Now, little by little I could begin to enjoy the unprecedented colors and plays of shapes that persisted behind my closed eyes. Kaleidoscopic, fantastic images surged in on me, alternating, variegated, opening and then closing themselves in circles and spirals, exploding in colored fountains, rearranging and hybridizing themselves in constant flux. It was particularly remarkable how every acoustic perception, such as the sound of a door handle or a passing automobile, became transformed into optical perceptions. Every sound generated a vividly changing image, with its own consistent form and color.
Late in the evening my wife returned from Lucerne. Someone had informed her by telephone that I was suffering a mysterious breakdown. She had returned home at once, leaving the children behind with her parents. By now, I had recovered myself sufficiently to tell her what had happened.
Exhausted, I then slept, to awake next morning refreshed, with a clear head, though still somewhat tired physically. A sensation of well-being and renewed life flowed through me. Breakfast tasted delicious and gave me extraordinary pleasure. When I later walked out into the garden, in which the sun shone now after a spring rain, everything glistened and sparkled in a fresh light. The world was as if newly created. All my senses vibrated in a condition of highest sensitivity, which persisted for the entire day."
From LSD - My Problem Child, by Dr Albert Hoffman.

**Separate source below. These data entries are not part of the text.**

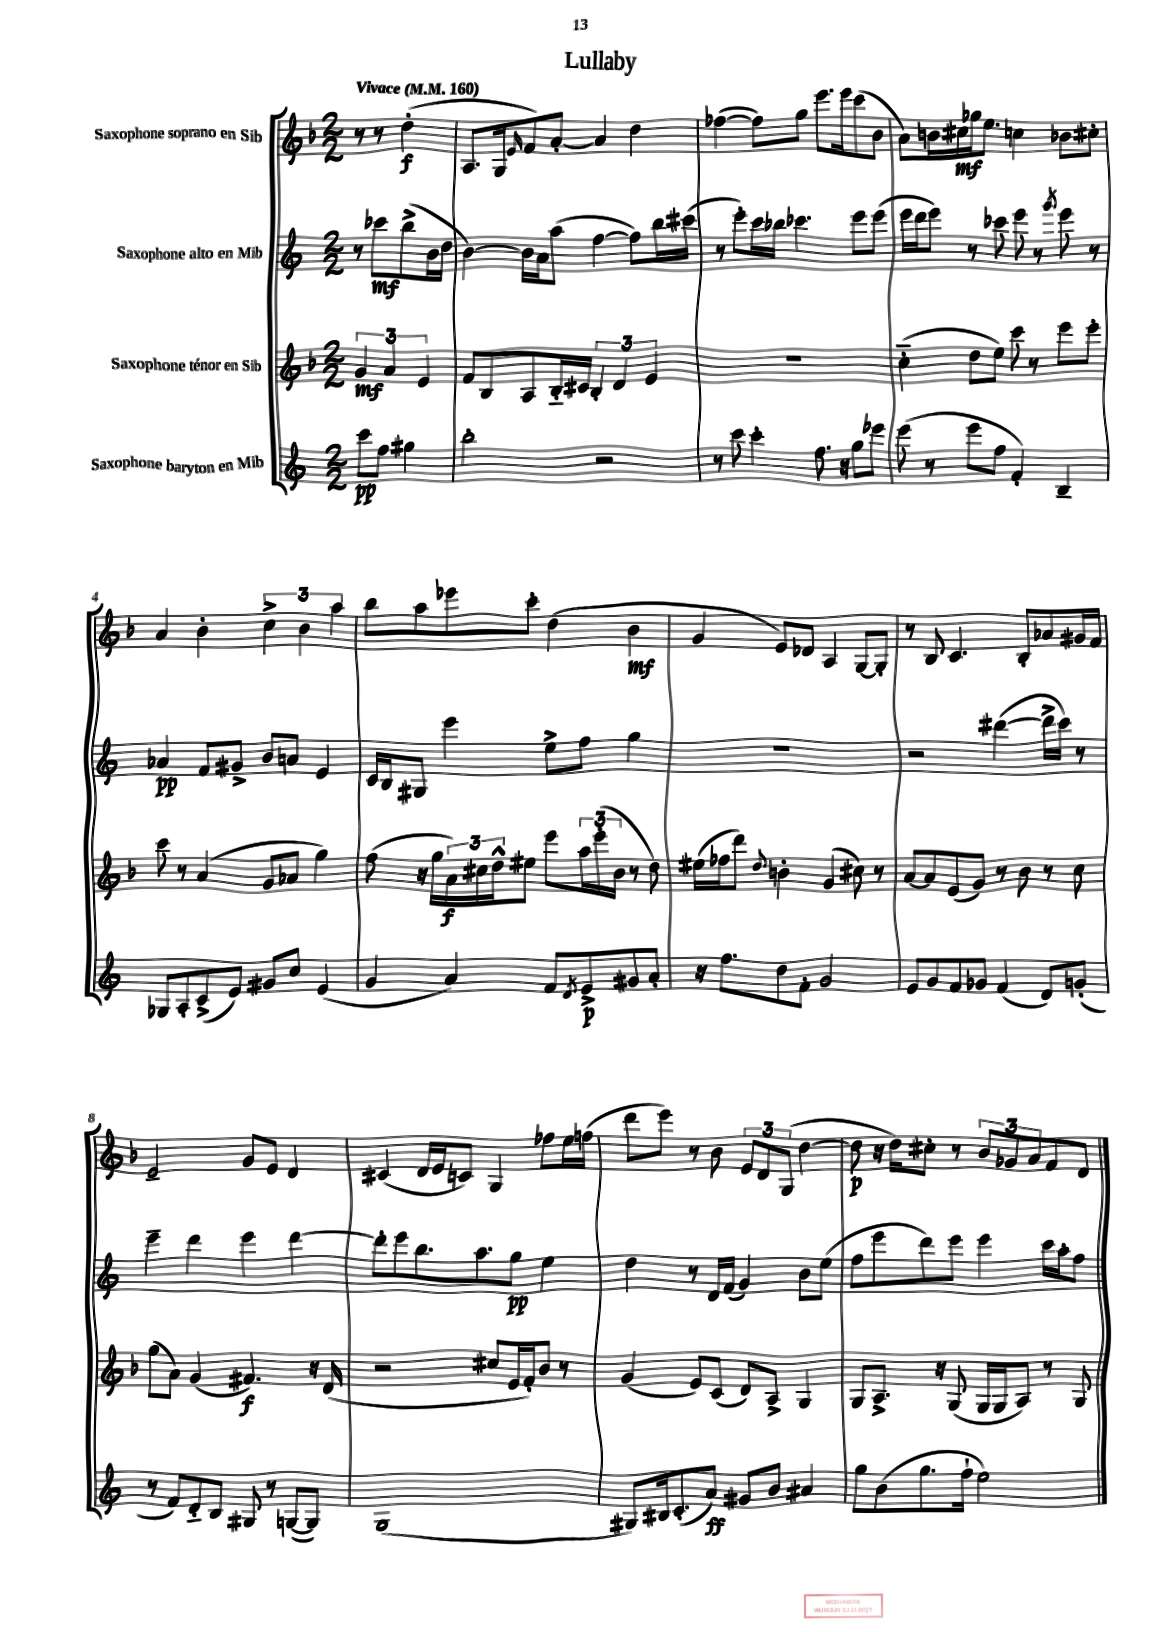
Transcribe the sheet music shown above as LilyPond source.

\header { title = "Lullaby" }
<<
\new StaffGroup <<
\new Staff = "s0" \with { instrumentName = "Saxophone soprano en Sib" } {
    \clef treble \key f \major \numericTimeSignature \time 2/2 \partial 2 \tempo "Vivace" 4 = 160
    r8 r8 d''4-.\f( |
    a8. g16 \grace { e'16 } f'8) a'8~-. a'4 d''4 |
    fes''4~( fes''8) g''8 e'''8. e'''16 c'''8( bes'8 |
    a'8) b'16 cis''16\mf ges''16 e''8. c''4 bes'8 cis''8-. |
    a'4 bes'4-. \tuplet 3/2 { c''4-> bes'4 a''4 } |
    bes''8 a''8 ees'''8 c'''8-. d''4( bes'4\mf |
    g'4 e'8) des'8 a4 g8~ g8-. |
    r8 bes8 c'4. bes8-. aes'8 gis'16 f'16 |
    e'2-- g'8 e'8 d'4 |
    cis'4( d'16 e'16 c'8) g4 fes''8 e''16 f''16( |
    d'''8 e'''8) r8 bes'8 \tuplet 3/2 { e'8 d'8 g8( } d''4~ |
    d''8\p r16 d''16) cis''8-. r8 \tuplet 3/2 { bes'8 ges'8 a'8 } f'8 d'8 \bar "|." |
}
\new Staff = "s1" \with { instrumentName = "Saxophone alto en Mib" } {
    \clef treble \key c \major \numericTimeSignature \time 2/2 \partial 2
    r8 ces'''8\mf b''8->( b'16 d''16 |
    b'4~) b'16 a'16 a''8( f''4~ f''8) b''16 cis'''16( |
    r8 e'''8-.) c'''16 bes''16 ces'''4. e'''8 e'''8( |
    e'''16 d'''16 e'''8) r8 ces'''8 e'''8 r8 \acciaccatura { g'''8 } e'''8 r8 |
    aes'4\pp f'8 gis'8-> b'8 a'8 e'4 |
    c'16 b16 gis8 e'''4 e''8-> f''8 g''4 |
    R1 |
    r2 dis'''4~( dis'''16-> c'''16) r8 |
    e'''4-- d'''4 e'''4 d'''4~ |
    d'''8-. e'''8 b''8. a''8. g''8\pp e''4 |
    d''4 r8 d'16 f'16( g'4) b'8 e''8( |
    f''8 e'''8 d'''8) e'''8 e'''4 c'''16 a''16-. f''8 \bar "|." |
}
\new Staff = "s2" \with { instrumentName = "Saxophone ténor en Sib" } {
    \clef treble \key f \major \numericTimeSignature \time 2/2 \partial 2
    \tuplet 3/2 { g'4\mf a'4 e'4 } |
    f'8 bes8 a8 bes16-_ cis'16 \tuplet 3/2 { bes4-. d'4 e'4 } |
    R1 |
    c''4-_( d''8 e''8) c'''8 r8 e'''8 e'''8-. |
    c'''8 r8 a'4( g'8 aes'8 g''4) |
    f''8( r16 g''16 \tuplet 3/2 { a'16\f) cis''16 d''16-^ } eis''8 e'''8 \tuplet 3/2 { a''16 e'''16-.( bes'16 } r8 d''8) |
    eis''16( fes''16 d'''8) \appoggiatura { d''8 } b'4-. g'4( cis''8) r8 |
    a'8~ a'8 e'8( g'8) r8 bes'8 r8 c''8 |
    g''8( a'8) g'4( fis'4.\f) r16 d'16( |
    r2 cis''8 e'16 f'16-.) bes'8 r8 |
    g'4( e'8) c'8( d'8) a8-> g4 |
    g8 a8.-> r16 g8( g16 g16 a8) r8 g8 \bar "|." |
}
\new Staff = "s3" \with { instrumentName = "Saxophone baryton en Mib" } {
    \clef treble \key c \major \numericTimeSignature \time 2/2 \partial 2
    c'''8\pp f''8 gis''4 |
    b''2-. r2 |
    r8 c'''8 c'''4-. f''8. r16 g''8 ees'''8 |
    e'''8( r8 e'''8 f''8 f'4-.) b4-- |
    ges8 a8-. c'8->( e'8) gis'8 c''8 e'4( |
    g'4 a'4) f'8 \acciaccatura { d'8 } e'8->\p gis'8 a'8-. |
    r16 f''8. d''8 f'8-. g'2 |
    e'8 g'8 f'8 ges'8 f'4( d'8) g'8-.( |
    r8 f'8) d'8-_ b8 gis8 r8 g8~( g8) |
    g1( |
    gis8) bis16 c'8.-.( a'8\ff) gis'8 b'8 ais'4 |
    g''8 b'8( g''8. f''16-! e''2) \bar "|." |
}
>>
>>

Apparently Albert Hoffman took LSD many, many more times in his lifetime. He lived to over 100 years old and was lucid till the day he died. For 50 years, his problem child has been listed as one of the supposedly most dangerous substances known - Schedule 1 in the UN Conventions, claiming high potential for abuse with no medical benefits. In that time there have been no deaths that are attributable to LSD. There have been many deaths that were *claimed* to be caused by LSD, but none of them stand up to scrutiny. Likewise, the common myths associated with it:
- staring into the sun until you go blind
- thinking you can fly
- acid casualties
are also unsupported by evidence. In fact, when ranked for level of harm against 20 other drugs by a panel of experts in the UK a few years ago, LSD ranked 18th*, below cannabis, ecstasy, and khat.
Now, research is finally being allowed again. It's being looked at as a potential therapeutic aid for end-of-life anxiety in terminal patients**, and most recently, images of brains on LSD are finally beginning to reveal how it has such a profound impact on our perceptions.
I think Albert Hoffman would be pleased to know that his problem child is finally getting some understanding, and it makes me a little sad that he didn't quite live to see it.
* mushrooms were 20th
** I would have loved for my mother to have had access to this in her final year with pancreatic cancer. Instead they gave her benzos for her anxiety and she crashed her car because of them, which took away her confidence and was the catalyst to her final downward spiral. She stopped driving, became completely housebound, and gave up. LSD may have helped her retain her identity for longer.